Start of Working data

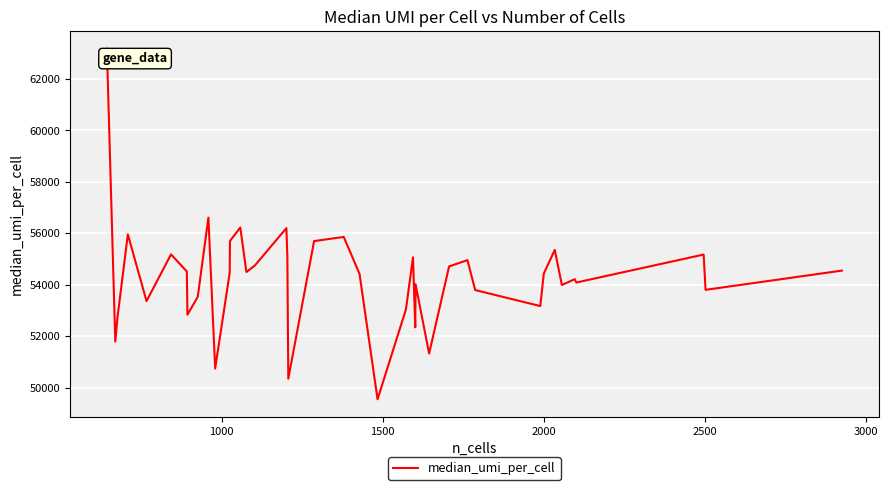

What is the smallest value displayed?

49547.5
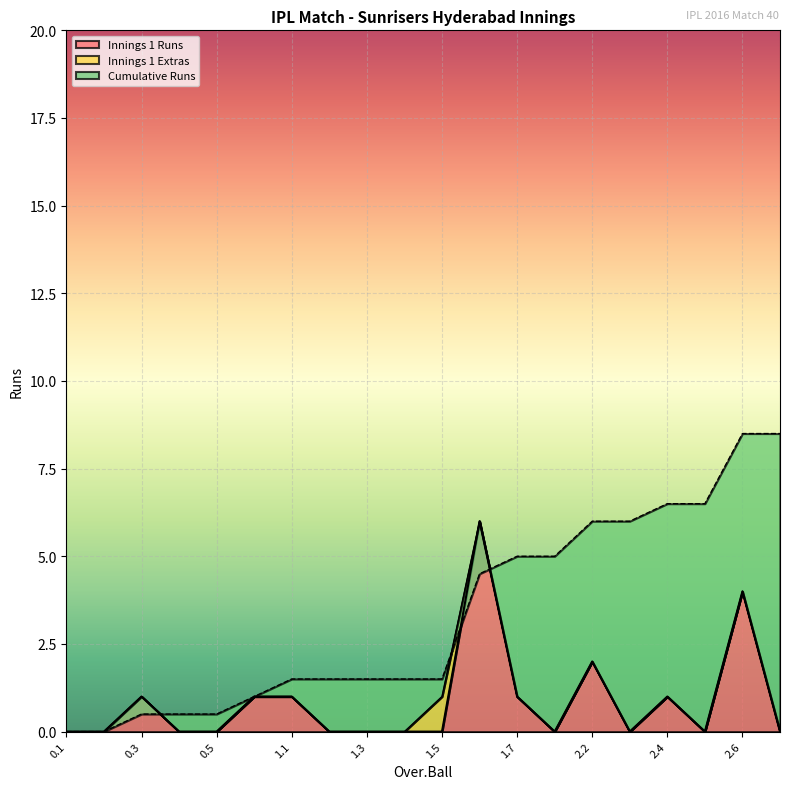

How many intersections are there between Innings 1 Runs and Cumulative Runs?

3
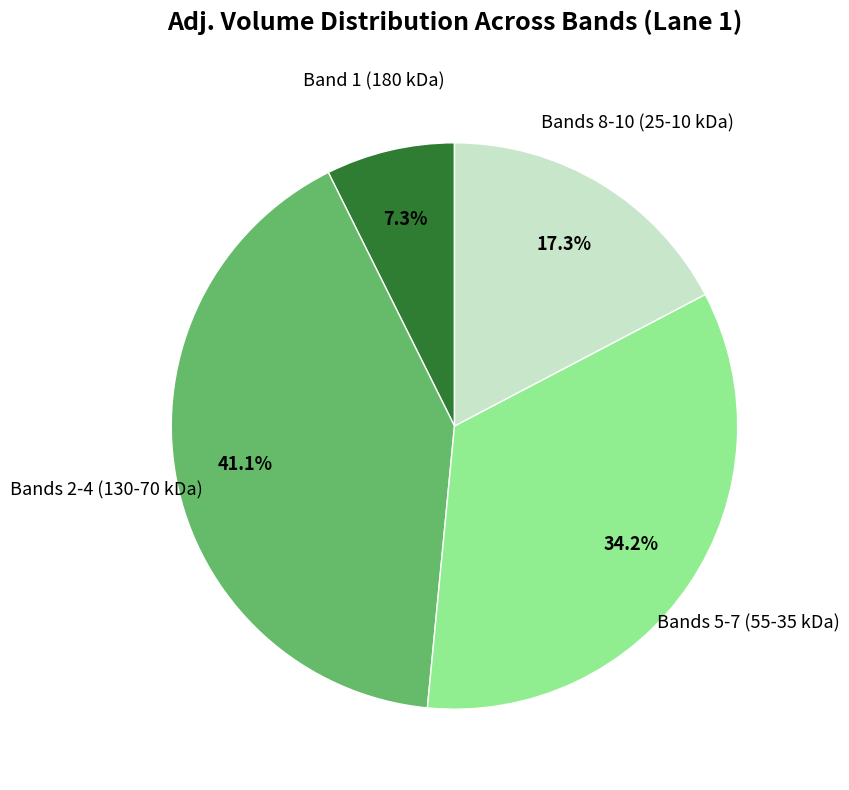

Is there a majority slice in this chart?

No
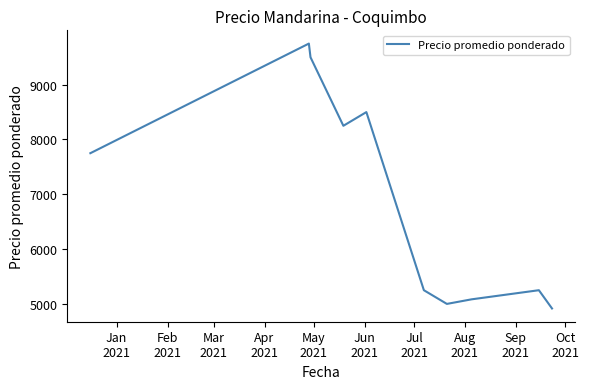

What is the maximum value shown in the chart?

9750.0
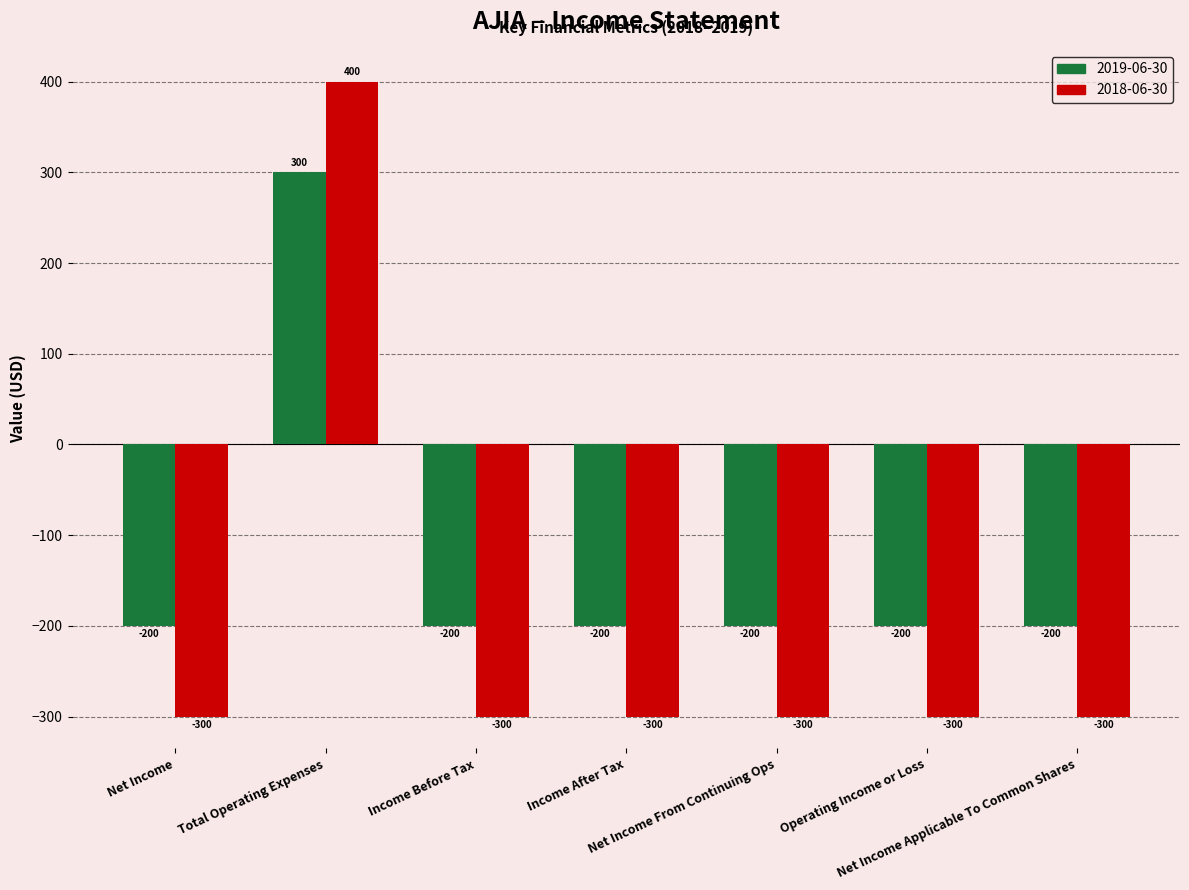

How many series are shown in this chart?

2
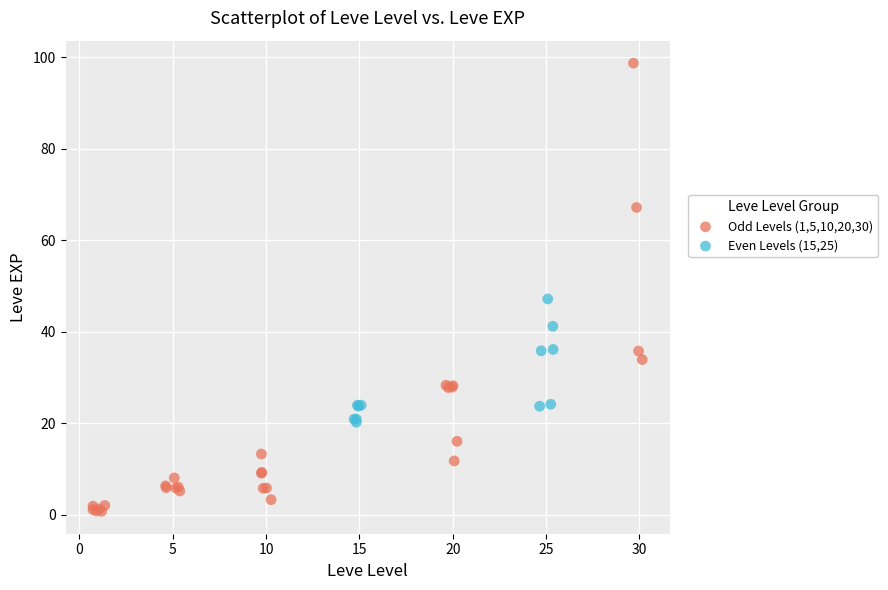

Which series contains the lowest Y value?

Odd Levels (1,5,10,20,30)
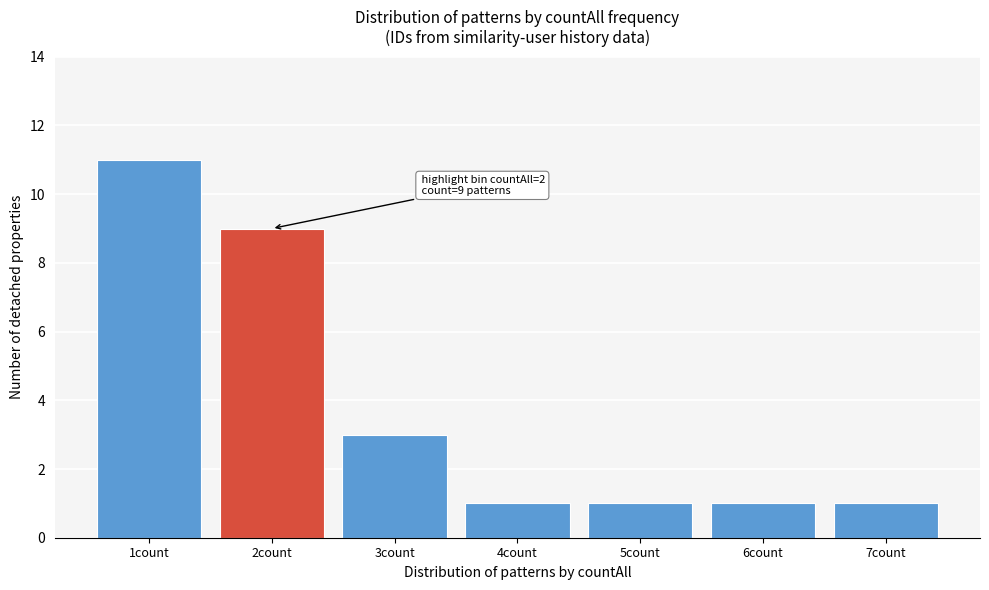

Reading right to left, extract all data points from this chart.

7count=1	6count=1	5count=1	4count=1	3count=3	2count=9	1count=11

End of Working data

Exercise goal: Copy the text of every record above word for word, leaving out the pictures.

Solution:
What is the smallest value displayed?

49547.5

How many intersections are there between Innings 1 Runs and Cumulative Runs?

3

Is there a majority slice in this chart?

No

What is the maximum value shown in the chart?

9750.0

How many series are shown in this chart?

2

Which series contains the lowest Y value?

Odd Levels (1,5,10,20,30)

Reading right to left, extract all data points from this chart.

7count=1	6count=1	5count=1	4count=1	3count=3	2count=9	1count=11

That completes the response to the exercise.